Activity.
Print the records exactly and in full, please; the pictures stay out.

(Source texts of formatted documents)
- - - - -

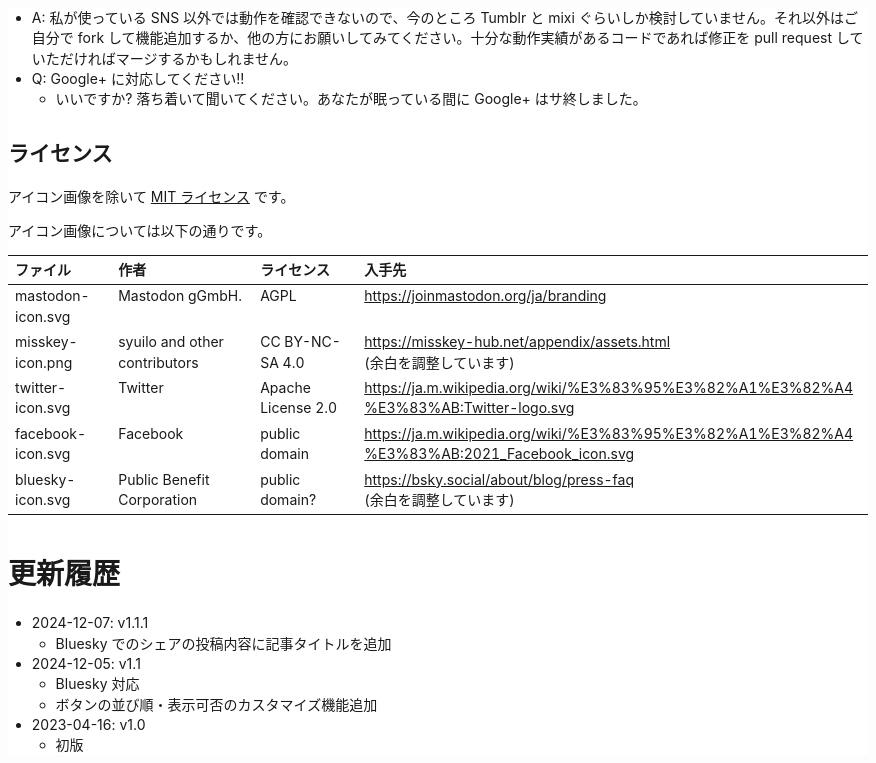   - A: 私が使っている SNS 以外では動作を確認できないので、今のところ Tumblr と mixi ぐらいしか検討していません。それ以外はご自分で fork して機能追加するか、他の方にお願いしてみてください。十分な動作実績があるコードであれば修正を pull request していただければマージするかもしれません。
- Q: Google+ に対応してください!!
  - いいですか? 落ち着いて聞いてください。あなたが眠っている間に Google+ はサ終しました。

## ライセンス

アイコン画像を除いて [MIT ライセンス](LICENSE) です。

アイコン画像については以下の通りです。

|ファイル           |作者            |ライセンス|入手先|
|:------------------|:---------------|:---------|:-----|
|mastodon-icon.svg  |Mastodon gGmbH.|AGPL|https://joinmastodon.org/ja/branding |
|misskey-icon.png   |syuilo and other contributors|CC BY-NC-SA 4.0|https://misskey-hub.net/appendix/assets.html<br>(余白を調整しています)|
|twitter-icon.svg   |Twitter|Apache License 2.0|https://ja.m.wikipedia.org/wiki/%E3%83%95%E3%82%A1%E3%82%A4%E3%83%AB:Twitter-logo.svg |
|facebook-icon.svg  |Facebook|public domain|https://ja.m.wikipedia.org/wiki/%E3%83%95%E3%82%A1%E3%82%A4%E3%83%AB:2021_Facebook_icon.svg |
|bluesky-icon.svg   |Public Benefit Corporation|public domain?|https://bsky.social/about/blog/press-faq<br>(余白を調整しています)|

# 更新履歴

- 2024-12-07: v1.1.1
  - Bluesky でのシェアの投稿内容に記事タイトルを追加
- 2024-12-05: v1.1
  - Bluesky 対応
  - ボタンの並び順・表示可否のカスタマイズ機能追加
- 2023-04-16: v1.0
  - 初版
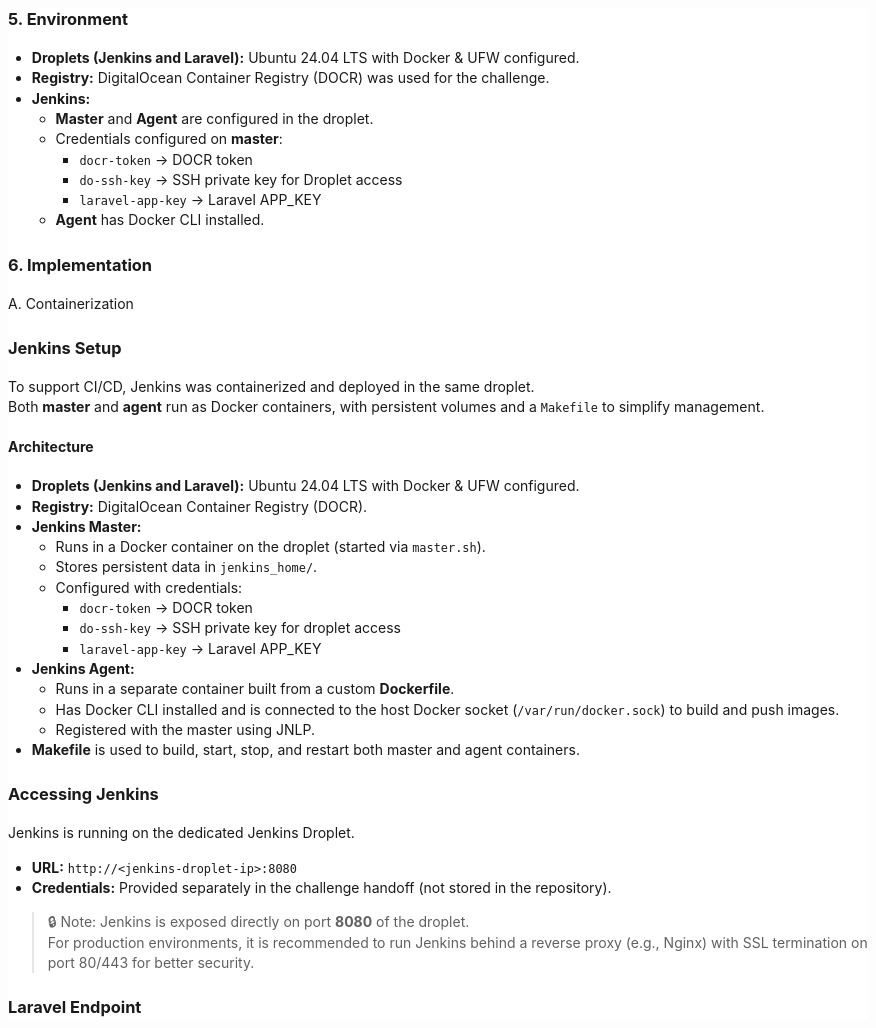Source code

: ### 5. Environment

- **Droplets (Jenkins and Laravel):** Ubuntu 24.04 LTS with Docker & UFW configured.
- **Registry:** DigitalOcean Container Registry (DOCR) was used for the challenge.
- **Jenkins:**
  - **Master** and **Agent** are configured in the droplet.
  - Credentials configured on **master**:
    - `docr-token` → DOCR token
    - `do-ssh-key` → SSH private key for Droplet access
    - `laravel-app-key` → Laravel APP_KEY
  - **Agent** has Docker CLI installed.

### 6. Implementation

A. Containerization

### Jenkins Setup

To support CI/CD, Jenkins was containerized and deployed in the same droplet.  
Both **master** and **agent** run as Docker containers, with persistent volumes and a `Makefile` to simplify management.

#### Architecture

- **Droplets (Jenkins and Laravel):** Ubuntu 24.04 LTS with Docker & UFW configured.  
- **Registry:** DigitalOcean Container Registry (DOCR).  
- **Jenkins Master:**
  - Runs in a Docker container on the droplet (started via `master.sh`).  
  - Stores persistent data in `jenkins_home/`.  
  - Configured with credentials:
    - `docr-token` → DOCR token  
    - `do-ssh-key` → SSH private key for droplet access  
    - `laravel-app-key` → Laravel APP_KEY  
- **Jenkins Agent:**
  - Runs in a separate container built from a custom **Dockerfile**.  
  - Has Docker CLI installed and is connected to the host Docker socket (`/var/run/docker.sock`) to build and push images.  
  - Registered with the master using JNLP.  
- **Makefile** is used to build, start, stop, and restart both master and agent containers.

### Accessing Jenkins

Jenkins is running on the dedicated Jenkins Droplet.

- **URL:** `http://<jenkins-droplet-ip>:8080`
- **Credentials:** Provided separately in the challenge handoff (not stored in the repository).

> 🔒 Note: Jenkins is exposed directly on port **8080** of the droplet.  
> For production environments, it is recommended to run Jenkins behind a reverse proxy (e.g., Nginx) with SSL termination on port 80/443 for better security.

### Laravel Endpoint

- - - - -

Reply.
   - A: 私が使っている SNS 以外では動作を確認できないので、今のところ Tumblr と mixi ぐらいしか検討していません。それ以外はご自分で fork して機能追加するか、他の方にお願いしてみてください。十分な動作実績があるコードであれば修正を pull request していただければマージするかもしれません。
- Q: Google+ に対応してください!!
  - いいですか? 落ち着いて聞いてください。あなたが眠っている間に Google+ はサ終しました。

## ライセンス

アイコン画像を除いて [MIT ライセンス](LICENSE) です。

アイコン画像については以下の通りです。

|ファイル           |作者            |ライセンス|入手先|
|:------------------|:---------------|:---------|:-----|
|mastodon-icon.svg  |Mastodon gGmbH.|AGPL|https://joinmastodon.org/ja/branding |
|misskey-icon.png   |syuilo and other contributors|CC BY-NC-SA 4.0|https://misskey-hub.net/appendix/assets.html<br>(余白を調整しています)|
|twitter-icon.svg   |Twitter|Apache License 2.0|https://ja.m.wikipedia.org/wiki/%E3%83%95%E3%82%A1%E3%82%A4%E3%83%AB:Twitter-logo.svg |
|facebook-icon.svg  |Facebook|public domain|https://ja.m.wikipedia.org/wiki/%E3%83%95%E3%82%A1%E3%82%A4%E3%83%AB:2021_Facebook_icon.svg |
|bluesky-icon.svg   |Public Benefit Corporation|public domain?|https://bsky.social/about/blog/press-faq<br>(余白を調整しています)|

# 更新履歴

- 2024-12-07: v1.1.1
  - Bluesky でのシェアの投稿内容に記事タイトルを追加
- 2024-12-05: v1.1
  - Bluesky 対応
  - ボタンの並び順・表示可否のカスタマイズ機能追加
- 2023-04-16: v1.0
  - 初版
Source code

: ### 5. Environment

- **Droplets (Jenkins and Laravel):** Ubuntu 24.04 LTS with Docker & UFW configured.
- **Registry:** DigitalOcean Container Registry (DOCR) was used for the challenge.
- **Jenkins:**
  - **Master** and **Agent** are configured in the droplet.
  - Credentials configured on **master**:
    - `docr-token` → DOCR token
    - `do-ssh-key` → SSH private key for Droplet access
    - `laravel-app-key` → Laravel APP_KEY
  - **Agent** has Docker CLI installed.

### 6. Implementation

A. Containerization

### Jenkins Setup

To support CI/CD, Jenkins was containerized and deployed in the same droplet.  
Both **master** and **agent** run as Docker containers, with persistent volumes and a `Makefile` to simplify management.

#### Architecture

- **Droplets (Jenkins and Laravel):** Ubuntu 24.04 LTS with Docker & UFW configured.  
- **Registry:** DigitalOcean Container Registry (DOCR).  
- **Jenkins Master:**
  - Runs in a Docker container on the droplet (started via `master.sh`).  
  - Stores persistent data in `jenkins_home/`.  
  - Configured with credentials:
    - `docr-token` → DOCR token  
    - `do-ssh-key` → SSH private key for droplet access  
    - `laravel-app-key` → Laravel APP_KEY  
- **Jenkins Agent:**
  - Runs in a separate container built from a custom **Dockerfile**.  
  - Has Docker CLI installed and is connected to the host Docker socket (`/var/run/docker.sock`) to build and push images.  
  - Registered with the master using JNLP.  
- **Makefile** is used to build, start, stop, and restart both master and agent containers.

### Accessing Jenkins

Jenkins is running on the dedicated Jenkins Droplet.

- **URL:** `http://<jenkins-droplet-ip>:8080`
- **Credentials:** Provided separately in the challenge handoff (not stored in the repository).

> 🔒 Note: Jenkins is exposed directly on port **8080** of the droplet.  
> For production environments, it is recommended to run Jenkins behind a reverse proxy (e.g., Nginx) with SSL termination on port 80/443 for better security.

### Laravel Endpoint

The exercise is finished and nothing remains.